▶ **PROBLEM DETAILS**:
Where the listing below has a line with "expression in endothelial", write out exactly that line and every line after it, stopping after the line with "photomicrograph of human".

▶ **SOURCE INFORMATION**:
= Beginning of Section =

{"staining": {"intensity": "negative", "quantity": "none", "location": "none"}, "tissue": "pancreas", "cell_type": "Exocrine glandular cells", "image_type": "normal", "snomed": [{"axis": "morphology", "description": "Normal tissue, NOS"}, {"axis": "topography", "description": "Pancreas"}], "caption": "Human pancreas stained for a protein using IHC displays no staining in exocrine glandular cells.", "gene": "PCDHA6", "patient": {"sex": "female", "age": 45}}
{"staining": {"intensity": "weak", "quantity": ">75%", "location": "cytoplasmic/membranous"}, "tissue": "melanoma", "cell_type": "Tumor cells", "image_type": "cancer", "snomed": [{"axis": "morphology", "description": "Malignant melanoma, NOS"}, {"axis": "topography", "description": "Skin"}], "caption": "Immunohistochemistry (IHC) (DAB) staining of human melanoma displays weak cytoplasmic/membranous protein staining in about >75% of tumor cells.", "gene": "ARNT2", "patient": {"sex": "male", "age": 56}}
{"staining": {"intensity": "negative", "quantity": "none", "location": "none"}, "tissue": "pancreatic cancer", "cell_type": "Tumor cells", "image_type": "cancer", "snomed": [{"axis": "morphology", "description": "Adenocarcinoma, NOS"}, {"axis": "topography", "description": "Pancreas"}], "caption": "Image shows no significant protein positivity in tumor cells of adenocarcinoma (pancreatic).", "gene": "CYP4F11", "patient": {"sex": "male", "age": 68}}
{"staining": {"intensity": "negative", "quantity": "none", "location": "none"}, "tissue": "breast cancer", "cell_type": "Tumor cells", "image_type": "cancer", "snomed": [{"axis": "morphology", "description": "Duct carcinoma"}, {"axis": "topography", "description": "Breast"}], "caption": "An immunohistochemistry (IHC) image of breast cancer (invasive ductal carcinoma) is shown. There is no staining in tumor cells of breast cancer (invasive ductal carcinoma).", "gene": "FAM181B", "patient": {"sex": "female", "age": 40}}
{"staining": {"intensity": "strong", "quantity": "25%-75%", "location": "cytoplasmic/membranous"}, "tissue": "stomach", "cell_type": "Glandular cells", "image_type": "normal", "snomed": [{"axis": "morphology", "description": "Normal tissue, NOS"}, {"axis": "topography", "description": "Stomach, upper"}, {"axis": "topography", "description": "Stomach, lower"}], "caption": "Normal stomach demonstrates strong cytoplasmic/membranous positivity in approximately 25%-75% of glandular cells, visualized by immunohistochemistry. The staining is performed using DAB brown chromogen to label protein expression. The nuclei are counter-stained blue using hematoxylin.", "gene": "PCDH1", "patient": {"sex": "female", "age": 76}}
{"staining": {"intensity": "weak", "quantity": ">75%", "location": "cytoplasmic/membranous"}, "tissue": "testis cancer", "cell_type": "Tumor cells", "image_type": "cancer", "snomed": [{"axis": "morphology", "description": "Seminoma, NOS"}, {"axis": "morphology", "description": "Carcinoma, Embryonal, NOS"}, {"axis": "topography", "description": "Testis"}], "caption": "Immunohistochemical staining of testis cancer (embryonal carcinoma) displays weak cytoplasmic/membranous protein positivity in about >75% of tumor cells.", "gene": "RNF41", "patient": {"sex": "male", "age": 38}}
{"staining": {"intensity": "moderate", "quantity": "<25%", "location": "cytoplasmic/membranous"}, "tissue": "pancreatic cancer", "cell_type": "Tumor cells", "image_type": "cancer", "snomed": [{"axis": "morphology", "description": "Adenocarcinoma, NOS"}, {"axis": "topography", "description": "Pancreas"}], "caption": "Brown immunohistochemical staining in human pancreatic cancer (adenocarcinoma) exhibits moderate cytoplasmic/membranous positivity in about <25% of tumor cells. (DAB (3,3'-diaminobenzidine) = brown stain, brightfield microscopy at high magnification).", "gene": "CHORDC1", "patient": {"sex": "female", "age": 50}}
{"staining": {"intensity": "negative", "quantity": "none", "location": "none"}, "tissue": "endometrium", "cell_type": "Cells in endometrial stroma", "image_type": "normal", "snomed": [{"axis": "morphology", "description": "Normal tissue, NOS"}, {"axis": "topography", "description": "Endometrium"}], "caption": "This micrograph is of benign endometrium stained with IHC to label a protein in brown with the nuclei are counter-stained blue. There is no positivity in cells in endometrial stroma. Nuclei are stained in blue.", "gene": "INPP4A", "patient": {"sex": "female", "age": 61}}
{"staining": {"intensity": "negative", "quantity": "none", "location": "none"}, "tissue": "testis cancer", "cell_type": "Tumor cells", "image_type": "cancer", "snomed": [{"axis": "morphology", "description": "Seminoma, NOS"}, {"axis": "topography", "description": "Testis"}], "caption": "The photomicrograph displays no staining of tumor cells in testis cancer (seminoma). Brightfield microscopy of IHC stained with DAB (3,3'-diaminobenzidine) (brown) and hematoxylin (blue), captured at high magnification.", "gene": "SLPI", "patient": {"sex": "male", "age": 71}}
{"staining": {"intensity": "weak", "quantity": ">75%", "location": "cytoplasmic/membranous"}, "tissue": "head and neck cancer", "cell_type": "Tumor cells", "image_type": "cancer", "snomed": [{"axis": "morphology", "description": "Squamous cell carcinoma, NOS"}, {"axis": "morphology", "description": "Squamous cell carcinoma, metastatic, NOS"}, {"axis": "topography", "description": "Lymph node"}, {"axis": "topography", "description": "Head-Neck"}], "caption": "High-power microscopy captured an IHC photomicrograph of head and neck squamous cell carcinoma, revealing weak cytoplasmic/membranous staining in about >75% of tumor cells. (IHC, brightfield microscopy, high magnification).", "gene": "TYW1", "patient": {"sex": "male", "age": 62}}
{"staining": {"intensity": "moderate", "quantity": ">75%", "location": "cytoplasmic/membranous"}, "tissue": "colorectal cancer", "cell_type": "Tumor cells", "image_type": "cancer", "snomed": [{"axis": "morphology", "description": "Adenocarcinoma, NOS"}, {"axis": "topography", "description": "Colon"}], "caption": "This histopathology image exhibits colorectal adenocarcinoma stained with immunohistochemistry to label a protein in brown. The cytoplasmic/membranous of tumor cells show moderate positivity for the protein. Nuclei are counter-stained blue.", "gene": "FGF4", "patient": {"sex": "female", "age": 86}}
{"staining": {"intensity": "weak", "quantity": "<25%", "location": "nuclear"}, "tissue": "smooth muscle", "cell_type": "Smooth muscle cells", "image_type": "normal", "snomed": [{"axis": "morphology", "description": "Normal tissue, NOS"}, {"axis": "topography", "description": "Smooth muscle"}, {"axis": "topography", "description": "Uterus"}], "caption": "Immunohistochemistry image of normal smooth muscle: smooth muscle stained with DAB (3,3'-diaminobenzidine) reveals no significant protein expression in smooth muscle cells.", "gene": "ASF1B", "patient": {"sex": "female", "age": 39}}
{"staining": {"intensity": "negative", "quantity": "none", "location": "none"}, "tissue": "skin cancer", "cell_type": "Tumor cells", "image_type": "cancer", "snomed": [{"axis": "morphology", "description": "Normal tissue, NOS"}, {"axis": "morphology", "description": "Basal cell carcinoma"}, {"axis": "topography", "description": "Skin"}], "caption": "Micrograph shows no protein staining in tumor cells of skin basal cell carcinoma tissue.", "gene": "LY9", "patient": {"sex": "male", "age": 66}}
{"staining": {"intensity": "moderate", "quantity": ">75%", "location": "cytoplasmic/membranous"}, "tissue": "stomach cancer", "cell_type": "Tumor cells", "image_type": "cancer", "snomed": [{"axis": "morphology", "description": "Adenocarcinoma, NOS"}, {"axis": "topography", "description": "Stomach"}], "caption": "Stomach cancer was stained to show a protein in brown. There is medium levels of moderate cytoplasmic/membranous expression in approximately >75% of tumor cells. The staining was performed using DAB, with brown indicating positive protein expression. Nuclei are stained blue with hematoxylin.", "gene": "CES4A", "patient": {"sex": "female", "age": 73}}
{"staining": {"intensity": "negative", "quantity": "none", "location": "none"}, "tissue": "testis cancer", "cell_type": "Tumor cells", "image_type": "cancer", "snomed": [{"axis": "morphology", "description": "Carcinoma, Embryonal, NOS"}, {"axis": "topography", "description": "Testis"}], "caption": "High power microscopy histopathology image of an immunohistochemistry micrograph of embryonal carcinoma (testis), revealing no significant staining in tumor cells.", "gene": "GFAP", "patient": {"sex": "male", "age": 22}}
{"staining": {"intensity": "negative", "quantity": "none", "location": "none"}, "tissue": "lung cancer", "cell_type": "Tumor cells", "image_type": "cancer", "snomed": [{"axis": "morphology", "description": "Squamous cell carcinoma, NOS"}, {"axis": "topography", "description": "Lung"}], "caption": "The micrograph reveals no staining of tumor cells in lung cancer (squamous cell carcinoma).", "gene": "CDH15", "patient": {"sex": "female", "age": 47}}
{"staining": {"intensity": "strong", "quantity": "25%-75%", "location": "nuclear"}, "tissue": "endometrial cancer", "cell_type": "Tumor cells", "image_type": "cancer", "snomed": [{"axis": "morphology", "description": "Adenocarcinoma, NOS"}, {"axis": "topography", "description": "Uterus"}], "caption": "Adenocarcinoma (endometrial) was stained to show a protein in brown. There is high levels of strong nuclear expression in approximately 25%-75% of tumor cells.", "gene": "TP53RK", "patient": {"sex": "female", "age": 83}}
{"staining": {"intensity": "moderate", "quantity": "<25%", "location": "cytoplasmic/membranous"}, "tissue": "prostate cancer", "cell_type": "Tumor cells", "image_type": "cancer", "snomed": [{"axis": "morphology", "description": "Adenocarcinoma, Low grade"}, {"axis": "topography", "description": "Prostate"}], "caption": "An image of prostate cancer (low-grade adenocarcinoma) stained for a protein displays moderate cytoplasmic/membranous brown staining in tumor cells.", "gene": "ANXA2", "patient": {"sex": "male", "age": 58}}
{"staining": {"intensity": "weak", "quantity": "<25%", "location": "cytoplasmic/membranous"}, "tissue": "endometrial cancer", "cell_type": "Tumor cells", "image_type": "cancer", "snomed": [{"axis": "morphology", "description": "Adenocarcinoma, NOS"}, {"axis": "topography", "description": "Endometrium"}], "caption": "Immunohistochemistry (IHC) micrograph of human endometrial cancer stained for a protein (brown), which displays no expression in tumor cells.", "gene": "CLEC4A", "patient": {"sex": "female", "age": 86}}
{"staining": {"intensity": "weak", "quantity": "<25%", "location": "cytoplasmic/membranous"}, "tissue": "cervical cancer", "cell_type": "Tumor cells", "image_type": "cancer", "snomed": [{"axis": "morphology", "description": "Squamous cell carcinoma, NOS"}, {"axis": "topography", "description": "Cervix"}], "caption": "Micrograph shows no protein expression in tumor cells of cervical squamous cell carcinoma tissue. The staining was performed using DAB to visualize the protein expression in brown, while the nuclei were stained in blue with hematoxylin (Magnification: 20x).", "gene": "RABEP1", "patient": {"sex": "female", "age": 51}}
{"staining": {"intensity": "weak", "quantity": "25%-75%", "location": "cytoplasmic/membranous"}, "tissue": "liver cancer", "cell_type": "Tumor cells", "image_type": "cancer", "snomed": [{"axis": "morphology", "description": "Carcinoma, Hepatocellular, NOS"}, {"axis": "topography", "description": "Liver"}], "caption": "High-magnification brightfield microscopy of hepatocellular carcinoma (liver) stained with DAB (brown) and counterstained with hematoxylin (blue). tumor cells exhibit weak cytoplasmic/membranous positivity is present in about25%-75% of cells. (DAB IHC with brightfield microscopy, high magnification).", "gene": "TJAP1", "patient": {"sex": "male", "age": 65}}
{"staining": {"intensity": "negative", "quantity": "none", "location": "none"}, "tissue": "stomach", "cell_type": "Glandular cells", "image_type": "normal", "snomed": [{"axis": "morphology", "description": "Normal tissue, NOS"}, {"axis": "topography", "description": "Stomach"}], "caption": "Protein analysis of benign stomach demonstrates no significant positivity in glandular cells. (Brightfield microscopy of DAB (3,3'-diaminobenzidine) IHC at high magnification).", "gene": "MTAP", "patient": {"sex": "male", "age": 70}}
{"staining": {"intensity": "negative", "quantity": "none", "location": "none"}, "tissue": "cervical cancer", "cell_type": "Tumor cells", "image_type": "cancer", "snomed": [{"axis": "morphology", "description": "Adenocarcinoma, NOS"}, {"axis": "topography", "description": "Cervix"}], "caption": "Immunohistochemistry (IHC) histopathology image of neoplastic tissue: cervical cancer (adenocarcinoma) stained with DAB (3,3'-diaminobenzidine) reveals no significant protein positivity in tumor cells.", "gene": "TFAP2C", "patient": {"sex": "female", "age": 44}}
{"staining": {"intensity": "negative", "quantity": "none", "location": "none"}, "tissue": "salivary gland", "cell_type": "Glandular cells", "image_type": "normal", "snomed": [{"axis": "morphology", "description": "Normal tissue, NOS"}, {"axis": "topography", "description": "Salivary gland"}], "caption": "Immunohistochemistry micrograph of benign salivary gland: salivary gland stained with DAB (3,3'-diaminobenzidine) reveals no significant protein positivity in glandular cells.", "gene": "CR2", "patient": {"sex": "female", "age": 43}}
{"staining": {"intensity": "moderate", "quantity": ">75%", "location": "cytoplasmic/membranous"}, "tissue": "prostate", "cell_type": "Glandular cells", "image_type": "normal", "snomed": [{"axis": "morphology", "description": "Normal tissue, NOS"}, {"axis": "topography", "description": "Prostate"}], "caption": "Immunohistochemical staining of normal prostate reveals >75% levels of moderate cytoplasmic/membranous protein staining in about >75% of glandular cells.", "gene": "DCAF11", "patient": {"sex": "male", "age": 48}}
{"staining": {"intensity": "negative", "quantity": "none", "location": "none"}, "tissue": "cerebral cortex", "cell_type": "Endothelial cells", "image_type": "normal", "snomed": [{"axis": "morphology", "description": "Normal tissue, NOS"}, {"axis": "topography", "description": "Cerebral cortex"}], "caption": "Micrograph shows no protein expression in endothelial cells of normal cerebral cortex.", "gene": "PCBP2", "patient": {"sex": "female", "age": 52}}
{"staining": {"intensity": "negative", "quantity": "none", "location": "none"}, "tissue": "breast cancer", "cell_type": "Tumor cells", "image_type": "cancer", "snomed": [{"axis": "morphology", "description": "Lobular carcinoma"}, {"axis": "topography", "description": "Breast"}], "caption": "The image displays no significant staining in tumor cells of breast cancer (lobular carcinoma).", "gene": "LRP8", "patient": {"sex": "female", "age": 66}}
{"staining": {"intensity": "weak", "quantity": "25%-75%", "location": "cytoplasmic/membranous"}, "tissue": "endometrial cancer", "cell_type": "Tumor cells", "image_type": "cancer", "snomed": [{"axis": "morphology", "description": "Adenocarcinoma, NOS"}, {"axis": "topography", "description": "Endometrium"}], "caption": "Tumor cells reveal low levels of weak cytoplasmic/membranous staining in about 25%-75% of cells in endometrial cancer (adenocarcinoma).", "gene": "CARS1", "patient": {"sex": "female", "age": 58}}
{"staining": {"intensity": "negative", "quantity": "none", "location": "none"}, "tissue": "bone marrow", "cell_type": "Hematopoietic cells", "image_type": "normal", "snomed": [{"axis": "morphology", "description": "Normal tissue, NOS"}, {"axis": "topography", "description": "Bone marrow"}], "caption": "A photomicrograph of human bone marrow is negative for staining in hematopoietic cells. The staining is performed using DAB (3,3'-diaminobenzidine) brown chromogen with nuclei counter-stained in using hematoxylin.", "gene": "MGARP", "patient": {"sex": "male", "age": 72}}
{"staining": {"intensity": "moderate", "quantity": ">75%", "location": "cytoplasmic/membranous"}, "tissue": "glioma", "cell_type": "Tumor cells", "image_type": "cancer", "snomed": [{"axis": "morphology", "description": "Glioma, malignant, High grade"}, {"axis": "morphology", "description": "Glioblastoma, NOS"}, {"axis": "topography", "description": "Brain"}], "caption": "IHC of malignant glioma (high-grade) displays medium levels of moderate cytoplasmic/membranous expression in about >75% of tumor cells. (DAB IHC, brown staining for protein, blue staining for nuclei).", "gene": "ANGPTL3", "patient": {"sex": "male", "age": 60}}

= End of Section =

▶ **SOLUTION**:
{"staining": {"intensity": "negative", "quantity": "none", "location": "none"}, "tissue": "cerebral cortex", "cell_type": "Endothelial cells", "image_type": "normal", "snomed": [{"axis": "morphology", "description": "Normal tissue, NOS"}, {"axis": "topography", "description": "Cerebral cortex"}], "caption": "Micrograph shows no protein expression in endothelial cells of normal cerebral cortex.", "gene": "PCBP2", "patient": {"sex": "female", "age": 52}}
{"staining": {"intensity": "negative", "quantity": "none", "location": "none"}, "tissue": "breast cancer", "cell_type": "Tumor cells", "image_type": "cancer", "snomed": [{"axis": "morphology", "description": "Lobular carcinoma"}, {"axis": "topography", "description": "Breast"}], "caption": "The image displays no significant staining in tumor cells of breast cancer (lobular carcinoma).", "gene": "LRP8", "patient": {"sex": "female", "age": 66}}
{"staining": {"intensity": "weak", "quantity": "25%-75%", "location": "cytoplasmic/membranous"}, "tissue": "endometrial cancer", "cell_type": "Tumor cells", "image_type": "cancer", "snomed": [{"axis": "morphology", "description": "Adenocarcinoma, NOS"}, {"axis": "topography", "description": "Endometrium"}], "caption": "Tumor cells reveal low levels of weak cytoplasmic/membranous staining in about 25%-75% of cells in endometrial cancer (adenocarcinoma).", "gene": "CARS1", "patient": {"sex": "female", "age": 58}}
{"staining": {"intensity": "negative", "quantity": "none", "location": "none"}, "tissue": "bone marrow", "cell_type": "Hematopoietic cells", "image_type": "normal", "snomed": [{"axis": "morphology", "description": "Normal tissue, NOS"}, {"axis": "topography", "description": "Bone marrow"}], "caption": "A photomicrograph of human bone marrow is negative for staining in hematopoietic cells. The staining is performed using DAB (3,3'-diaminobenzidine) brown chromogen with nuclei counter-stained in using hematoxylin.", "gene": "MGARP", "patient": {"sex": "male", "age": 72}}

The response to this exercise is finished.